Problem description: Down to the last line, reproduce the data that follows, but skip the pictures.

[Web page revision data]

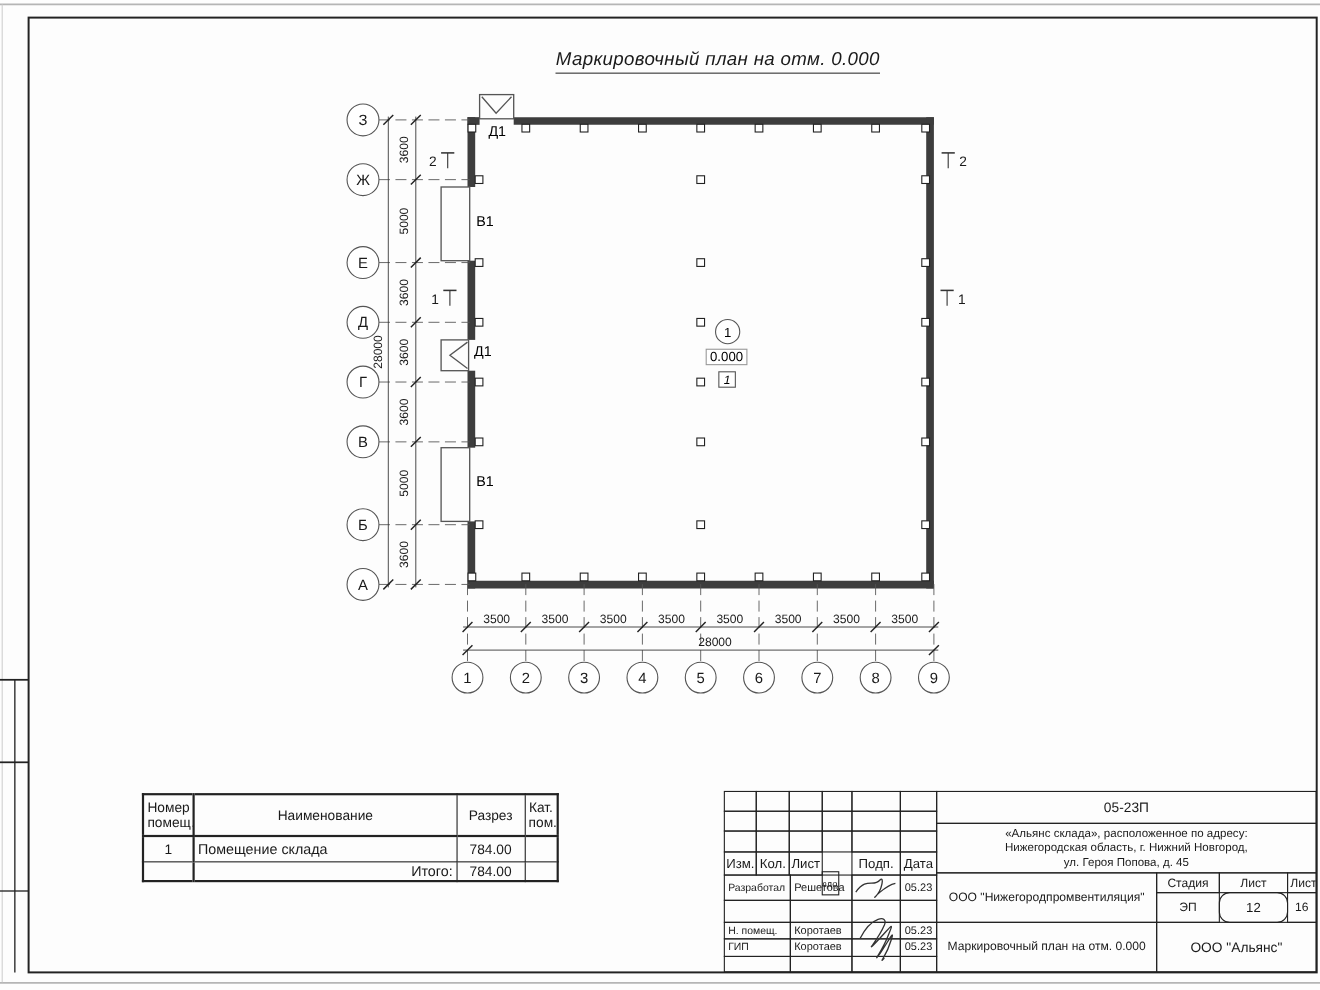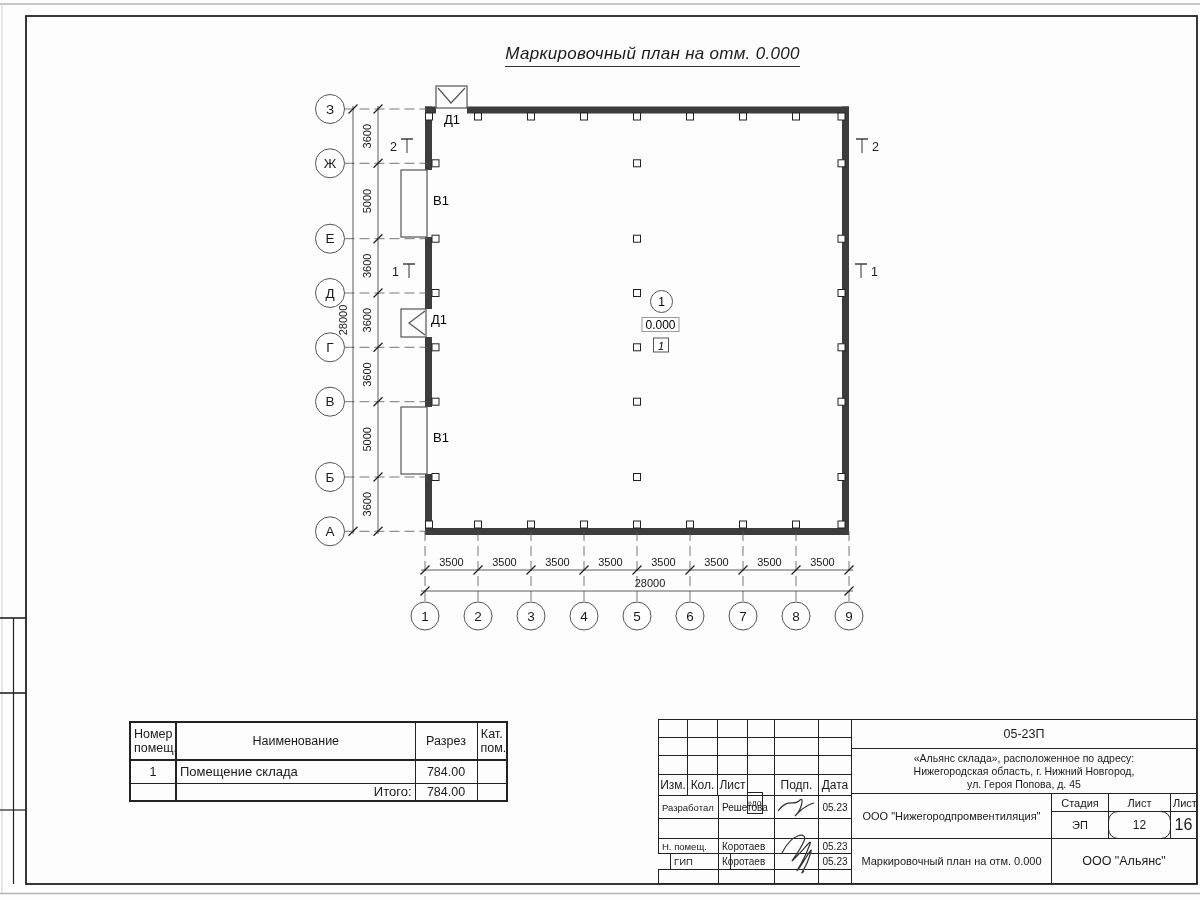--- a/index.html
+++ b/index.html
@@ -280,21 +280,21 @@
     <div class="tb-cell" style="left:116px;top:76px;width:45px;height:24px;"></div>
     <div class="tb-cell center" style="left:160px;top:76px;width:34px;height:24px;">05.23</div>
     <div class="tb-cell" style="left:0;top:99px;width:61px;height:21px;"></div>
     <div class="tb-cell" style="left:60px;top:99px;width:57px;height:21px;"></div>
     <div class="tb-cell" style="left:116px;top:99px;width:45px;height:21px;"></div>
     <div class="tb-cell" style="left:160px;top:99px;width:34px;height:21px;"></div>
     <div class="tb-cell" style="left:0;top:119px;width:61px;height:16px;padding-left:3px;font-size:9.5px;">Н. помещ.</div>
     <div class="tb-cell" style="left:60px;top:119px;width:57px;height:16px;padding-left:3px;">Коротаев</div>
     <div class="tb-cell" style="left:116px;top:119px;width:45px;height:16px;"></div>
     <div class="tb-cell center" style="left:160px;top:119px;width:34px;height:16px;">05.23</div>
-    <div class="tb-cell" style="left:12px;top:134px;width:61px;height:17px;padding-left:3px;font-size:9.5px;">ГИП</div>
+    <div class="tb-cell" style="left:0;top:134px;width:61px;height:17px;padding-left:3px;font-size:9.5px;">ГИП</div>
     <div class="tb-cell" style="left:60px;top:134px;width:57px;height:17px;padding-left:3px;">Коротаев</div>
     <div class="tb-cell" style="left:116px;top:134px;width:45px;height:17px;"></div>
     <div class="tb-cell center" style="left:160px;top:134px;width:34px;height:17px;">05.23</div>
     <div class="tb-cell" style="left:0;top:150px;width:61px;height:15px;"></div>
     <div class="tb-cell" style="left:60px;top:150px;width:57px;height:15px;"></div>
     <div class="tb-cell" style="left:116px;top:150px;width:45px;height:15px;"></div>
     <div class="tb-cell" style="left:160px;top:150px;width:34px;height:15px;"></div>
 
     <div class="tb-cell center thick" style="left:193px;top:0;width:346px;height:30px;font-size:12.5px;">05-23П</div>
     <div class="tb-cell center thick" style="left:193px;top:29px;width:346px;height:46px;font-size:10.5px;line-height:13px;">
@@ -303,21 +303,21 @@
         <div>Нижегородская область, г. Нижний Новгород,</div>
         <div>ул. Героя Попова, д. 45</div>
       </div>
     </div>
     <div class="tb-cell center thick" style="left:193px;top:74px;width:201px;height:46px;font-size:11px;">ООО "Нижегородпромвентиляция"</div>
     <div class="tb-cell center thick" style="left:393px;top:74px;width:58px;height:19px;font-size:11px;">Стадия</div>
     <div class="tb-cell center thick" style="left:450px;top:74px;width:63px;height:19px;font-size:11px;">Лист</div>
     <div class="tb-cell center thick" style="left:512px;top:74px;width:27px;height:19px;font-size:11px;justify-content:flex-start;padding-left:2px;">Листов</div>
     <div class="tb-cell center" style="left:393px;top:92px;width:58px;height:28px;font-size:11px;">ЭП</div>
     <div class="tb-cell center" style="left:450px;top:92px;width:63px;height:28px;font-size:12px;border-radius:10px;">12</div>
-    <div class="tb-cell center" style="left:512px;top:92px;width:27px;height:28px;font-size:16px;">16</div>
+    <div class="tb-cell center" style="left:512px;top:92px;width:27px;height:28px;font-size:11px;">16</div>
     <div class="tb-cell center thick" style="left:193px;top:119px;width:201px;height:46px;font-size:11px;">Маркировочный план на отм. 0.000</div>
     <div class="tb-cell center thick" style="left:393px;top:119px;width:146px;height:46px;font-size:12.5px;">ООО "Альянс"</div>
 
     <svg class="sig-svg" style="left:116px;top:72px;" width="50" height="90">
       <path d="M4 20 C14 6, 20 16, 26 9 C30 5, 28 18, 22 24 C18 28, 30 14, 40 12" fill="none" stroke="#333" stroke-width="1.2"></path>
       <path d="M8 62 C18 42, 34 40, 30 50 C24 64, 12 76, 22 66 C34 54, 40 44, 34 58 C28 74, 18 86, 26 76 C34 64, 40 52, 36 64 C32 78, 24 86, 30 80" fill="none" stroke="#333" stroke-width="1.2"></path>
     </svg>
   </div>
 </div>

Reply to the task:
--- a/index.html
+++ b/index.html
@@ -280,21 +280,21 @@
     <div class="tb-cell" style="left:116px;top:76px;width:45px;height:24px;"></div>
     <div class="tb-cell center" style="left:160px;top:76px;width:34px;height:24px;">05.23</div>
     <div class="tb-cell" style="left:0;top:99px;width:61px;height:21px;"></div>
     <div class="tb-cell" style="left:60px;top:99px;width:57px;height:21px;"></div>
     <div class="tb-cell" style="left:116px;top:99px;width:45px;height:21px;"></div>
     <div class="tb-cell" style="left:160px;top:99px;width:34px;height:21px;"></div>
     <div class="tb-cell" style="left:0;top:119px;width:61px;height:16px;padding-left:3px;font-size:9.5px;">Н. помещ.</div>
     <div class="tb-cell" style="left:60px;top:119px;width:57px;height:16px;padding-left:3px;">Коротаев</div>
     <div class="tb-cell" style="left:116px;top:119px;width:45px;height:16px;"></div>
     <div class="tb-cell center" style="left:160px;top:119px;width:34px;height:16px;">05.23</div>
-    <div class="tb-cell" style="left:12px;top:134px;width:61px;height:17px;padding-left:3px;font-size:9.5px;">ГИП</div>
+    <div class="tb-cell" style="left:0;top:134px;width:61px;height:17px;padding-left:3px;font-size:9.5px;">ГИП</div>
     <div class="tb-cell" style="left:60px;top:134px;width:57px;height:17px;padding-left:3px;">Коротаев</div>
     <div class="tb-cell" style="left:116px;top:134px;width:45px;height:17px;"></div>
     <div class="tb-cell center" style="left:160px;top:134px;width:34px;height:17px;">05.23</div>
     <div class="tb-cell" style="left:0;top:150px;width:61px;height:15px;"></div>
     <div class="tb-cell" style="left:60px;top:150px;width:57px;height:15px;"></div>
     <div class="tb-cell" style="left:116px;top:150px;width:45px;height:15px;"></div>
     <div class="tb-cell" style="left:160px;top:150px;width:34px;height:15px;"></div>
 
     <div class="tb-cell center thick" style="left:193px;top:0;width:346px;height:30px;font-size:12.5px;">05-23П</div>
     <div class="tb-cell center thick" style="left:193px;top:29px;width:346px;height:46px;font-size:10.5px;line-height:13px;">
@@ -303,21 +303,21 @@
         <div>Нижегородская область, г. Нижний Новгород,</div>
         <div>ул. Героя Попова, д. 45</div>
       </div>
     </div>
     <div class="tb-cell center thick" style="left:193px;top:74px;width:201px;height:46px;font-size:11px;">ООО "Нижегородпромвентиляция"</div>
     <div class="tb-cell center thick" style="left:393px;top:74px;width:58px;height:19px;font-size:11px;">Стадия</div>
     <div class="tb-cell center thick" style="left:450px;top:74px;width:63px;height:19px;font-size:11px;">Лист</div>
     <div class="tb-cell center thick" style="left:512px;top:74px;width:27px;height:19px;font-size:11px;justify-content:flex-start;padding-left:2px;">Листов</div>
     <div class="tb-cell center" style="left:393px;top:92px;width:58px;height:28px;font-size:11px;">ЭП</div>
     <div class="tb-cell center" style="left:450px;top:92px;width:63px;height:28px;font-size:12px;border-radius:10px;">12</div>
-    <div class="tb-cell center" style="left:512px;top:92px;width:27px;height:28px;font-size:16px;">16</div>
+    <div class="tb-cell center" style="left:512px;top:92px;width:27px;height:28px;font-size:11px;">16</div>
     <div class="tb-cell center thick" style="left:193px;top:119px;width:201px;height:46px;font-size:11px;">Маркировочный план на отм. 0.000</div>
     <div class="tb-cell center thick" style="left:393px;top:119px;width:146px;height:46px;font-size:12.5px;">ООО "Альянс"</div>
 
     <svg class="sig-svg" style="left:116px;top:72px;" width="50" height="90">
       <path d="M4 20 C14 6, 20 16, 26 9 C30 5, 28 18, 22 24 C18 28, 30 14, 40 12" fill="none" stroke="#333" stroke-width="1.2"></path>
       <path d="M8 62 C18 42, 34 40, 30 50 C24 64, 12 76, 22 66 C34 54, 40 44, 34 58 C28 74, 18 86, 26 76 C34 64, 40 52, 36 64 C32 78, 24 86, 30 80" fill="none" stroke="#333" stroke-width="1.2"></path>
     </svg>
   </div>
 </div>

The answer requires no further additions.